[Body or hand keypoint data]

________________

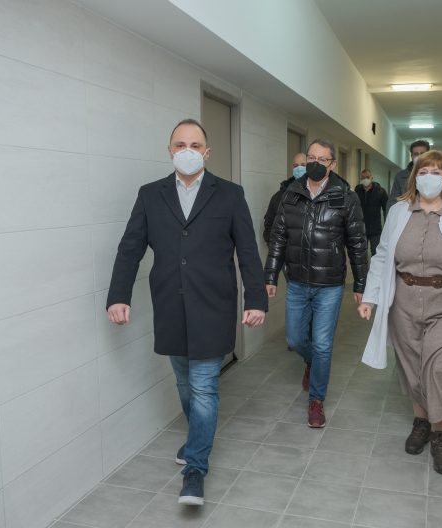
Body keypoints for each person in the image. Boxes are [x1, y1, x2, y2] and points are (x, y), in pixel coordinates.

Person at [106, 119, 267, 506]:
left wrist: (256, 299)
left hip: (214, 305)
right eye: (180, 144)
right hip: (170, 305)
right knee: (183, 380)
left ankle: (195, 467)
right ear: (170, 151)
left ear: (207, 153)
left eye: (195, 145)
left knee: (204, 385)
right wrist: (118, 295)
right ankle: (198, 436)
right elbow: (130, 248)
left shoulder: (229, 194)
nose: (188, 150)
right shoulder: (150, 194)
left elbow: (247, 251)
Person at [357, 150, 442, 475]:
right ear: (414, 177)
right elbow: (382, 256)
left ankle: (440, 433)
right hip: (403, 303)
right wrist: (370, 298)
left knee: (441, 372)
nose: (429, 177)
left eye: (436, 172)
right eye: (423, 171)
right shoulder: (398, 212)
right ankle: (421, 422)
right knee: (413, 368)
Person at [264, 138, 367, 428]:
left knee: (322, 345)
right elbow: (278, 237)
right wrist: (270, 275)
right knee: (295, 339)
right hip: (297, 281)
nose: (315, 163)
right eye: (311, 157)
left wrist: (361, 284)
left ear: (332, 164)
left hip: (329, 285)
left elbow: (357, 243)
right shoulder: (291, 194)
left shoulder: (345, 197)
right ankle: (311, 363)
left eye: (322, 159)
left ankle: (316, 401)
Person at [263, 152, 307, 245]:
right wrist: (276, 248)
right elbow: (269, 226)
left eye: (303, 165)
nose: (299, 169)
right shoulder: (279, 196)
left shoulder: (318, 194)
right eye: (296, 166)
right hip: (286, 251)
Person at [387, 139, 430, 211]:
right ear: (412, 156)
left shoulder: (435, 175)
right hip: (406, 214)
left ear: (428, 155)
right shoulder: (401, 176)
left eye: (422, 153)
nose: (419, 156)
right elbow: (393, 202)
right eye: (416, 154)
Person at [354, 168, 388, 256]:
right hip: (361, 228)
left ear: (372, 178)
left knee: (376, 252)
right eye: (363, 177)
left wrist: (387, 225)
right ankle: (364, 266)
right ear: (360, 179)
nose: (365, 179)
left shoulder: (380, 191)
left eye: (367, 177)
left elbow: (386, 209)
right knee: (361, 252)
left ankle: (374, 266)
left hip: (375, 229)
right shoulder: (357, 190)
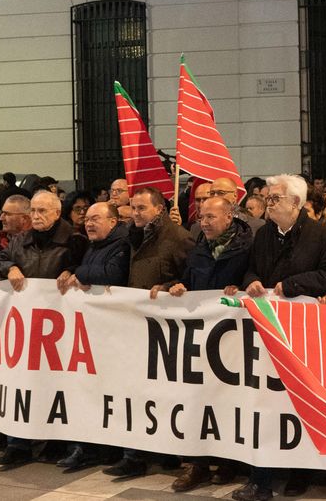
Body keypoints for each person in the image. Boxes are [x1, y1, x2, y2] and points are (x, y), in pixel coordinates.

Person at [229, 174, 326, 501]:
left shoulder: (320, 236)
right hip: (267, 331)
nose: (269, 202)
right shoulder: (264, 234)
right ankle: (260, 479)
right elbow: (251, 270)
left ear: (296, 203)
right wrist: (252, 281)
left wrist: (292, 286)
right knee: (264, 403)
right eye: (268, 198)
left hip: (302, 331)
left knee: (297, 403)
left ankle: (300, 473)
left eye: (276, 198)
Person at [153, 195, 253, 491]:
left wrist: (243, 287)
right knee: (198, 398)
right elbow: (188, 279)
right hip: (200, 334)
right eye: (201, 217)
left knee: (227, 399)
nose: (204, 222)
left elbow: (256, 277)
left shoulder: (246, 246)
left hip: (232, 336)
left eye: (210, 217)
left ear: (229, 218)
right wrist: (177, 286)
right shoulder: (200, 247)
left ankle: (227, 462)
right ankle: (197, 463)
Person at [0, 190, 88, 467]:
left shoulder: (74, 242)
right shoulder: (20, 241)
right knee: (24, 383)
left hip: (61, 328)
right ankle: (17, 445)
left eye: (43, 211)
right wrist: (8, 268)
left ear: (57, 213)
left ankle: (58, 443)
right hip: (28, 328)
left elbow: (86, 266)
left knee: (60, 384)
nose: (37, 216)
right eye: (33, 211)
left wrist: (72, 271)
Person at [103, 187, 193, 479]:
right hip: (136, 324)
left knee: (163, 391)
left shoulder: (177, 238)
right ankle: (135, 455)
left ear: (159, 209)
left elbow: (190, 278)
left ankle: (165, 452)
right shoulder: (133, 236)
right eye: (133, 207)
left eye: (142, 208)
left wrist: (170, 287)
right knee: (136, 390)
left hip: (164, 327)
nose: (136, 213)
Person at [54, 201, 130, 470]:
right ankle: (89, 448)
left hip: (114, 335)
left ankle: (111, 450)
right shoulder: (92, 246)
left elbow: (114, 273)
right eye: (87, 219)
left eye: (96, 218)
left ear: (113, 222)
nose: (89, 223)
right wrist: (75, 272)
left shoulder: (122, 244)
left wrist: (81, 273)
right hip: (92, 334)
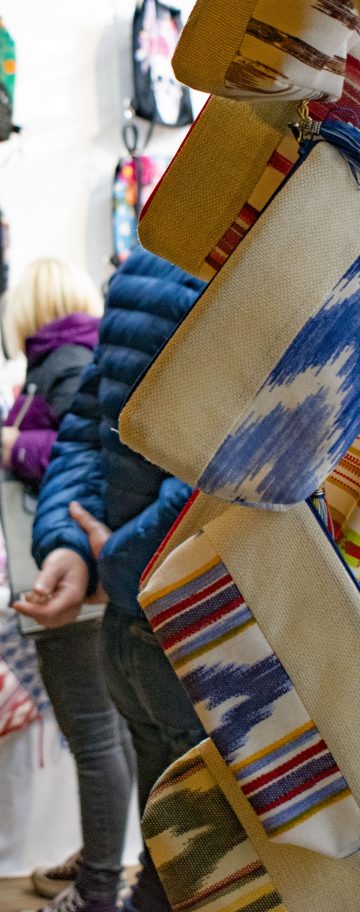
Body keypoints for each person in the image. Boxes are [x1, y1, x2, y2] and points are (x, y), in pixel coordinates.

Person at [14, 246, 206, 912]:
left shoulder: (310, 229)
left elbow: (245, 451)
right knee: (164, 859)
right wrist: (74, 544)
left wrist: (120, 556)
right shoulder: (153, 254)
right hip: (136, 617)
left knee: (204, 861)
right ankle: (104, 883)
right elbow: (94, 429)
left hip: (208, 612)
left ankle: (97, 883)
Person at [1, 258, 135, 912]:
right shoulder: (73, 359)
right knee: (107, 727)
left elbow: (79, 461)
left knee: (93, 731)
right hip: (78, 569)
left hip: (68, 572)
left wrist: (10, 446)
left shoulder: (64, 363)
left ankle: (98, 886)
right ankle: (100, 865)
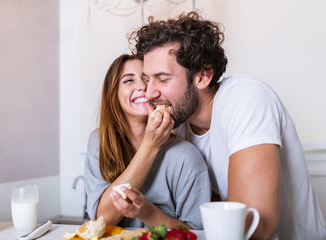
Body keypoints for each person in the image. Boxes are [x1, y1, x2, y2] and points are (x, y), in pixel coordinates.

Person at [129, 11, 326, 239]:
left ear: (203, 75)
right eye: (147, 79)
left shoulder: (245, 98)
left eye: (162, 79)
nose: (150, 92)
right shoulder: (177, 125)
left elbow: (258, 227)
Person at [84, 54, 211, 229]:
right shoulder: (100, 142)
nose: (143, 87)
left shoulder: (186, 156)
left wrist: (147, 212)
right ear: (113, 94)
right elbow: (103, 219)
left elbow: (196, 233)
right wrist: (150, 146)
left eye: (147, 79)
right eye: (129, 81)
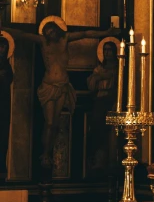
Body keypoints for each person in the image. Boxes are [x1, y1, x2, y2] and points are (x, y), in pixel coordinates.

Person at [5, 18, 117, 170]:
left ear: (57, 30)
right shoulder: (43, 41)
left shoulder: (65, 39)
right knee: (49, 122)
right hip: (48, 86)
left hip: (63, 85)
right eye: (47, 32)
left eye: (51, 31)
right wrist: (4, 28)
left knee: (55, 123)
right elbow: (22, 34)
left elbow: (85, 33)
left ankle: (49, 153)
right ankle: (45, 153)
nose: (49, 34)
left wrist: (106, 33)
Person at [87, 39, 119, 175]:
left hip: (111, 100)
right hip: (100, 101)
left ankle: (109, 161)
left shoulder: (118, 68)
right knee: (97, 130)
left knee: (110, 133)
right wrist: (98, 77)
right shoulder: (99, 68)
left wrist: (103, 77)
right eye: (105, 50)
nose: (107, 53)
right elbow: (91, 84)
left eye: (110, 50)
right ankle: (98, 160)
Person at [0, 35, 14, 181]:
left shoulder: (7, 65)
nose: (1, 49)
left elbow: (8, 77)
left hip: (3, 104)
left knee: (2, 135)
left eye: (4, 47)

________________

TASK BRIEF - Could you copy, exactly and with no pictures, each line from the first one above to the line holding "left elbow: (247, 251)"?

RESPONSE TO THE EXERCISE -
Body keypoints for each person in the image. Boxes are [x1, y1, x2, y2] and points are (x, y), in pixel coordinates.

Person at [106, 119, 267, 506]:
left wrist: (256, 299)
left hip: (214, 305)
right eye: (180, 144)
right hip: (170, 305)
right knee: (183, 380)
left ankle: (195, 467)
right ear: (170, 151)
left ear: (207, 153)
left eye: (195, 145)
left knee: (204, 385)
right wrist: (118, 295)
right ankle: (198, 436)
right elbow: (130, 248)
left shoulder: (229, 194)
nose: (188, 150)
right shoulder: (150, 194)
left elbow: (247, 251)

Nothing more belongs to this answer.